[Rendered images with source text]
####################

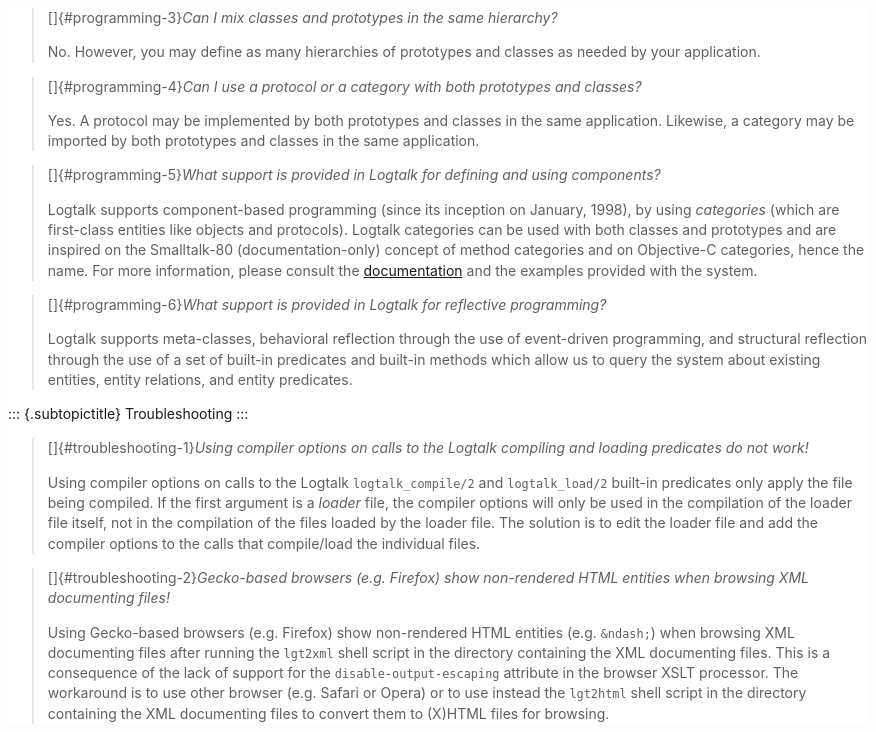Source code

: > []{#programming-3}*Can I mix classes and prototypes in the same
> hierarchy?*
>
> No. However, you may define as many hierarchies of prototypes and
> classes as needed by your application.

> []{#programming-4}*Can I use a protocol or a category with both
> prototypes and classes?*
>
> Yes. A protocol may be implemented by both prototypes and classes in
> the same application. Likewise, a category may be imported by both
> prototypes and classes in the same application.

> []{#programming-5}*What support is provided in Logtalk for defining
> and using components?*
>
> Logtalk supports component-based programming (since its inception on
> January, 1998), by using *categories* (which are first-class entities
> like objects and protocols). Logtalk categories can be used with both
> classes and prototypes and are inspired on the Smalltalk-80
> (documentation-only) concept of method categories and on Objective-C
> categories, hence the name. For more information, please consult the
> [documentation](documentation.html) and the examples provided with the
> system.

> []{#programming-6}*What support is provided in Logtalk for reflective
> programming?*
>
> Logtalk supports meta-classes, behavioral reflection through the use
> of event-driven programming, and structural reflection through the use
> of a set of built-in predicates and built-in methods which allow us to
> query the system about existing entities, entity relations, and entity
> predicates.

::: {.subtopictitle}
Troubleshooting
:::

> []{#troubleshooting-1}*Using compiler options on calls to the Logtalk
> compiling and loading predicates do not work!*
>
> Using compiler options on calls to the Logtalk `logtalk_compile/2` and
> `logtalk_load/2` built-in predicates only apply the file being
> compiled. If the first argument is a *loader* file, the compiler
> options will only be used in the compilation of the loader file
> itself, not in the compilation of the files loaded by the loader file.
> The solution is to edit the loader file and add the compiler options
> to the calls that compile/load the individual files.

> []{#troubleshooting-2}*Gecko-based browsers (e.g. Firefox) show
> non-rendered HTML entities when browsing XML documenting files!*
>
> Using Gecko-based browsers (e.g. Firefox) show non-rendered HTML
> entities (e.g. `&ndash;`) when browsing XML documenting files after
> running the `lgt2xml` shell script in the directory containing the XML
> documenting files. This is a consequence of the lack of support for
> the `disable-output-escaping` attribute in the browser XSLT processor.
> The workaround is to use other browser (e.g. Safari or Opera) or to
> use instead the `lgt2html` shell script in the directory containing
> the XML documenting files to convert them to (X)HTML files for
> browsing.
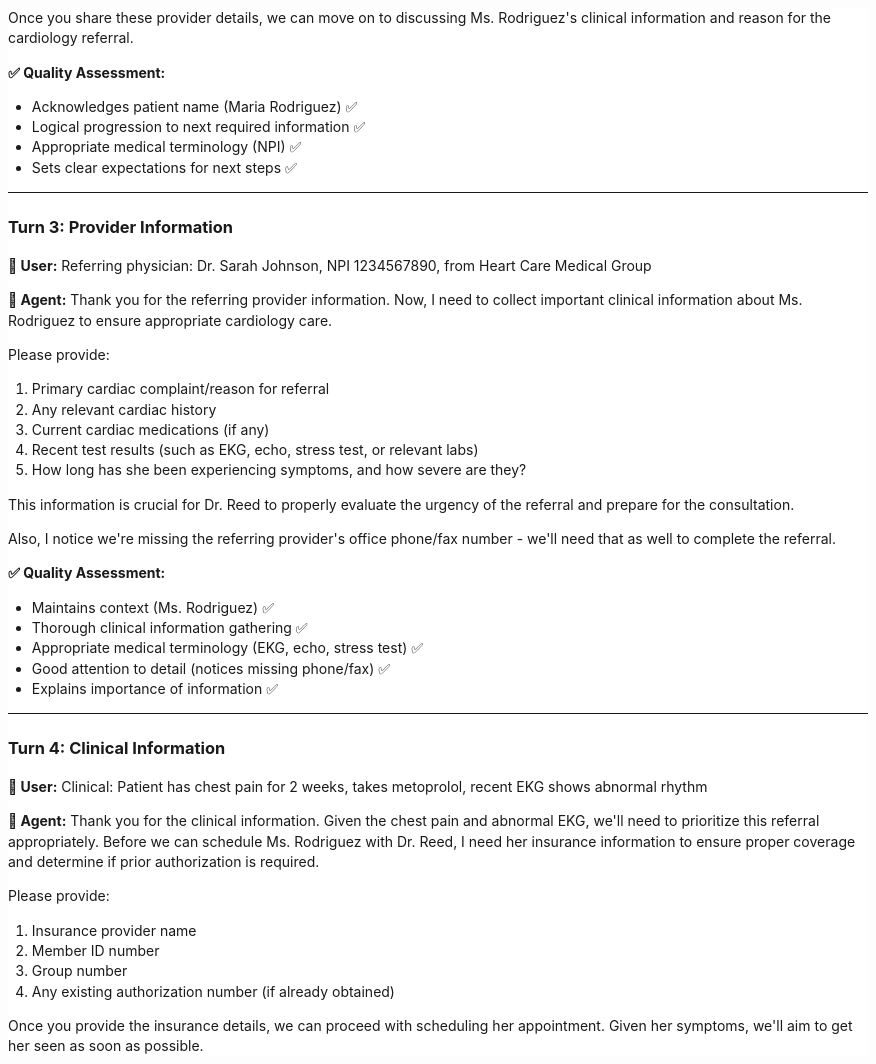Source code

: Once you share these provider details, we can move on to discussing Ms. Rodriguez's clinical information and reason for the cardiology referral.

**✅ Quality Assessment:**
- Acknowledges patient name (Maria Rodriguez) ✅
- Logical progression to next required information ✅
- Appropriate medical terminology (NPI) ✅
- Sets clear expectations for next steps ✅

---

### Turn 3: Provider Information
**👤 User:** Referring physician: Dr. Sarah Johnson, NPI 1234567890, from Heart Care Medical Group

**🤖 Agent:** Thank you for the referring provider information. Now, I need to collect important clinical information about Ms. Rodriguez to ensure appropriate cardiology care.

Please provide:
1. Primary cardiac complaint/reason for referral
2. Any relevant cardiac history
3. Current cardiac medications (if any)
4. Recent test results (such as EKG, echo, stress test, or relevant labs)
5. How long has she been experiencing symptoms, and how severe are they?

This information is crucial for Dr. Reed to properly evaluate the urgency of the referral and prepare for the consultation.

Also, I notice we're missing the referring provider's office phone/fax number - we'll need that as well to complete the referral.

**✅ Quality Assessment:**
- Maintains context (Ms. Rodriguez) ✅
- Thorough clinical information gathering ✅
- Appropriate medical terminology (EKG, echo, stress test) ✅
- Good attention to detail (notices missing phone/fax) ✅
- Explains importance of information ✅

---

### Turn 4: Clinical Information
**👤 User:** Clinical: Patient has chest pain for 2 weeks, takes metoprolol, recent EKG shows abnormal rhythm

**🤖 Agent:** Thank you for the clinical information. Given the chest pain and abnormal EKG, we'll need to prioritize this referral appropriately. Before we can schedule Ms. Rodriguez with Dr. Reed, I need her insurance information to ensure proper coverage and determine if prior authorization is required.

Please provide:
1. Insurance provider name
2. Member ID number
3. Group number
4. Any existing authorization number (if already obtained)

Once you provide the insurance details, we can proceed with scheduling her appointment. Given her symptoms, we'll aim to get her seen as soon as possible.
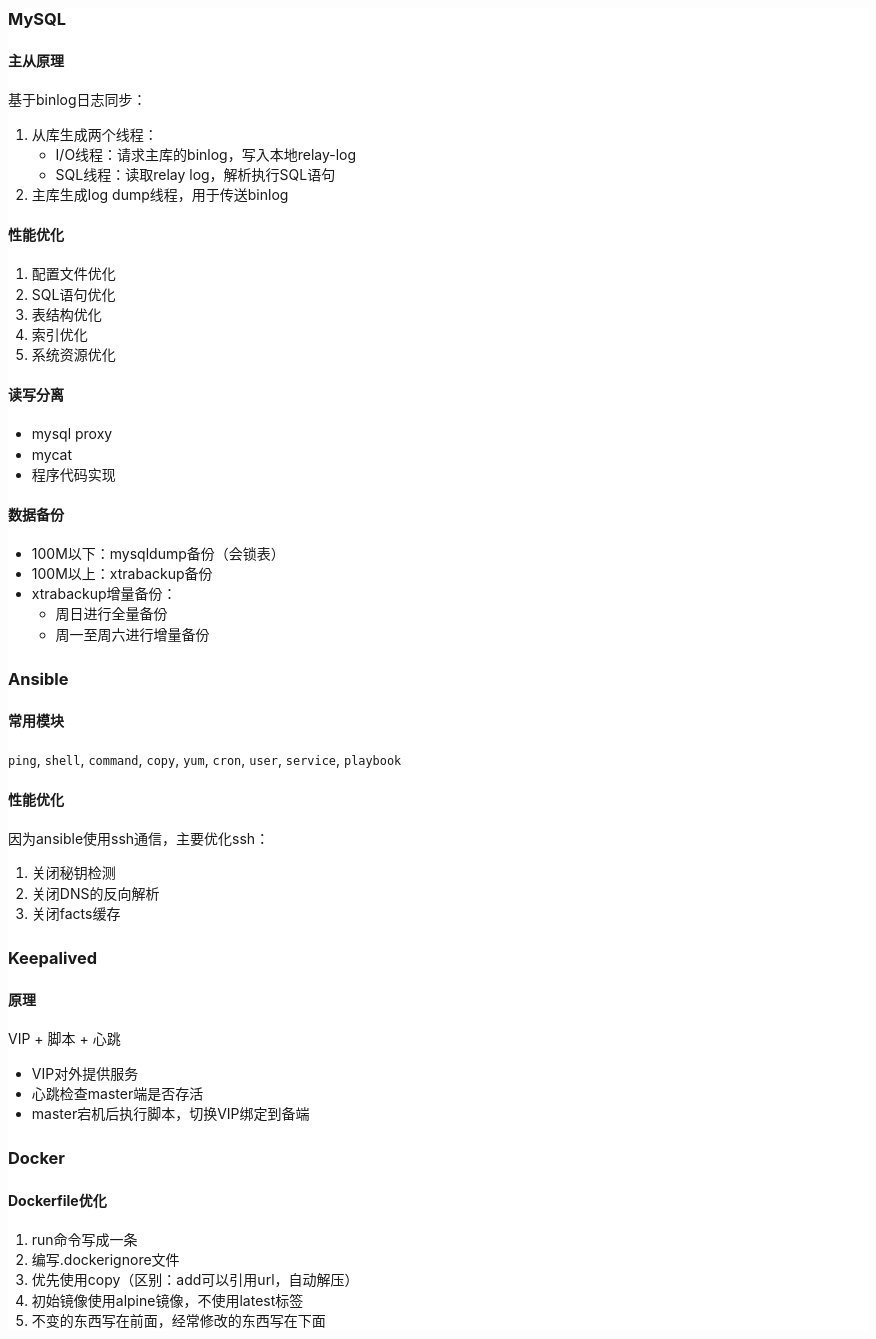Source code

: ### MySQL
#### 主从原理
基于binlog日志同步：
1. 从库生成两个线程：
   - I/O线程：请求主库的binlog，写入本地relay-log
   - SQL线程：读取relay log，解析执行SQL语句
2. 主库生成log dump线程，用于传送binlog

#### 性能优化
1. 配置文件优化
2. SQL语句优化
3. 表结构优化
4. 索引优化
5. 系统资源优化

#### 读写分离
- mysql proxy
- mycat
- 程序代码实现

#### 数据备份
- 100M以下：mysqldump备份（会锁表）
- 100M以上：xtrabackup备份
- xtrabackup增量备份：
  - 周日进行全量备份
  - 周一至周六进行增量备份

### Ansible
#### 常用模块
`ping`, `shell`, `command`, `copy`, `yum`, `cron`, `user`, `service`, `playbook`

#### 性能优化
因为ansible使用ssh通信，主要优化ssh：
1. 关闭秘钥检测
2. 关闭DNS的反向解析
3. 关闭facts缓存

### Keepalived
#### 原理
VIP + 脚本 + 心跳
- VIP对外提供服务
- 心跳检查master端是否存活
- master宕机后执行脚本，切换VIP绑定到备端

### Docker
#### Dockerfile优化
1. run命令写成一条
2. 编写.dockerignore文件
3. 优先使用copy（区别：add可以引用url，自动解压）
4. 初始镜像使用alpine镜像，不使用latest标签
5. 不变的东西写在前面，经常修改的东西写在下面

####################

## WORK REQUIRED
Out of the entries above, write out only the lines between the line holding "2. 主库生成log dump线程，用于传送binlog" and the line holding "- 心跳检查master端是否存活", inclusive, each exactly as given.

## SOLUTION TO THIS EXERCISE
2. 主库生成log dump线程，用于传送binlog

#### 性能优化
1. 配置文件优化
2. SQL语句优化
3. 表结构优化
4. 索引优化
5. 系统资源优化

#### 读写分离
- mysql proxy
- mycat
- 程序代码实现

#### 数据备份
- 100M以下：mysqldump备份（会锁表）
- 100M以上：xtrabackup备份
- xtrabackup增量备份：
  - 周日进行全量备份
  - 周一至周六进行增量备份

### Ansible
#### 常用模块
`ping`, `shell`, `command`, `copy`, `yum`, `cron`, `user`, `service`, `playbook`

#### 性能优化
因为ansible使用ssh通信，主要优化ssh：
1. 关闭秘钥检测
2. 关闭DNS的反向解析
3. 关闭facts缓存

### Keepalived
#### 原理
VIP + 脚本 + 心跳
- VIP对外提供服务
- 心跳检查master端是否存活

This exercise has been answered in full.